I just had a thought about how to stabilize degenerate femtomatter: use dynamic stabilization. The classic example is the shaking inverted pendulum. An upside down pendulum is unstable, falling either left or right if perturbed. But if you shake the base at a sufficiently high frequency, it adds a “pondermotive” pseudopotential which stabilizes the unstable fixed point.

Goertzel talking to nobel winning physicist and quark expert Gell-man-

When I probed Gell-Mann about degenerate matter, he spent a while musing about the possible varieties of degenerate matter in which the ordinary notion of quark confinement is weakened. “Confinement” is the property that says quarks cannot be isolated singularly, and therefore cannot be directly observed, but can only be observed as parts of other particles like protons and neutrons. At first it was thought that quarks can only be observed in triplets, but more recent research suggests the possibility of “weak confinement” that lets you observe various aspects of individual quarks in an isolated way. Quark-gluon plasmas, which have been created in particle accelerators using very high temperatures (like, 4 trillion degrees!), are one much-discussed way of producing “almost unconfined” quarks. But Gell-Mann felt the possibilities go far beyond quark-gluon plasmas. He said he thought it possible that large groups of quarks could potentially be weakly confined in more complex ways that nobody now understands.

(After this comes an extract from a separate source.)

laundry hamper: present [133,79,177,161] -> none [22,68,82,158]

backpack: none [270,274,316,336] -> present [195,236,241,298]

So after some fun discussion in this vein, I pressed Gell-Mann specifically on whether understanding these alternative forms of weak multi-quark confinement might be one way to figure out how to build stable degenerate matter at Earth gravity.

His answer was, basically, definitely maybe.

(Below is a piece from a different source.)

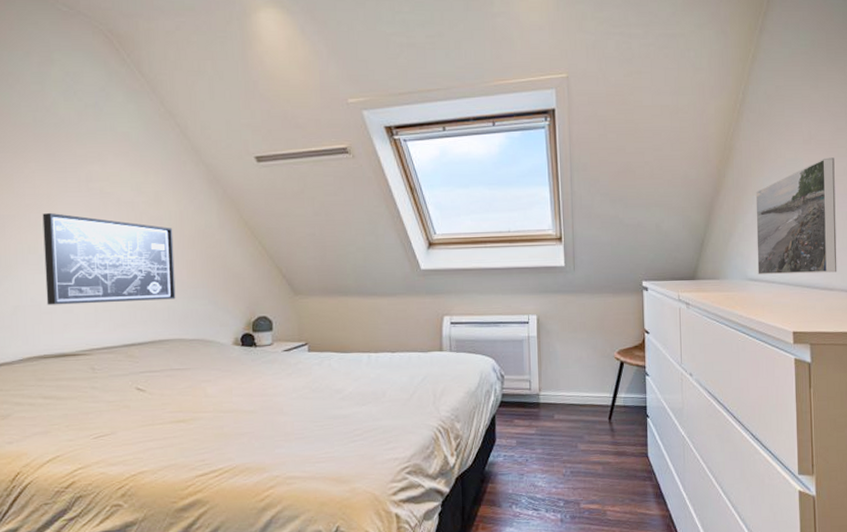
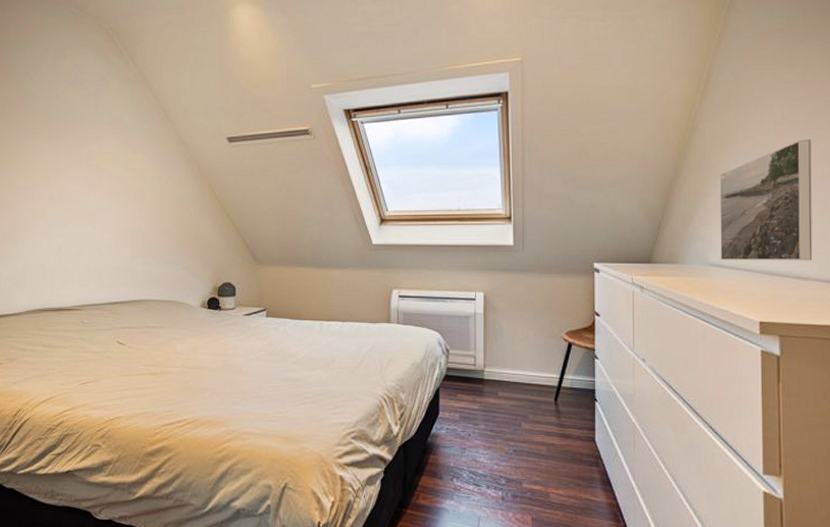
wall art: present [42,212,176,305] -> none [49,185,154,265]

Ben Goertzel put on his AI futurist hat – I’m struck by what a wonderful example we have here of the potential for an only slightly superhuman AI to blast way past humanity in science and engineering. The human race seems on the verge of understanding particle physics well enough to analyze possible routes to femtotech. If a slightly superhuman AI, with a talent for physics, were to make a few small breakthroughs in computational physics, then it might (for instance) figure out how to make stable structures from degenerate matter at Earth gravity. Bolonkin-style femtostructures might then become plausible, resulting in femtocomputing – and the slightly superhuman AI would then have a computational infrastructure capable of supporting massively superhuman AI. Can you say “singularity”? Of course, femtotech may be totally unnecessary in order for a Vingean singularity to occur (in fact I strongly suspect so). But be that as it may, it’s interesting to think about just how much practical technological innovation might ensue from a relatively minor improvement in our understanding of fundamental physics.

Is it worth thinking about femtotech now, when the topic is wrapped up with so much unresolved physics? I think it is, if for no other reason than to give the physicists a nudge in certain directions that might otherwise be neglected. Most particle physics work – even experimental work with particle accelerators – seems to be motivated mainly by abstract theoretical interest. And there’s nothing wrong with this – understanding the world is a laudable aim in itself; and furthermore, over the course of history, scientists aiming to understand the world have spawned an awful lot of practically useful by-products. But it’s interesting to realize that there are potentially huge practical implications waiting in the wings, once particle physics advances a little more – if it advances in the right directions.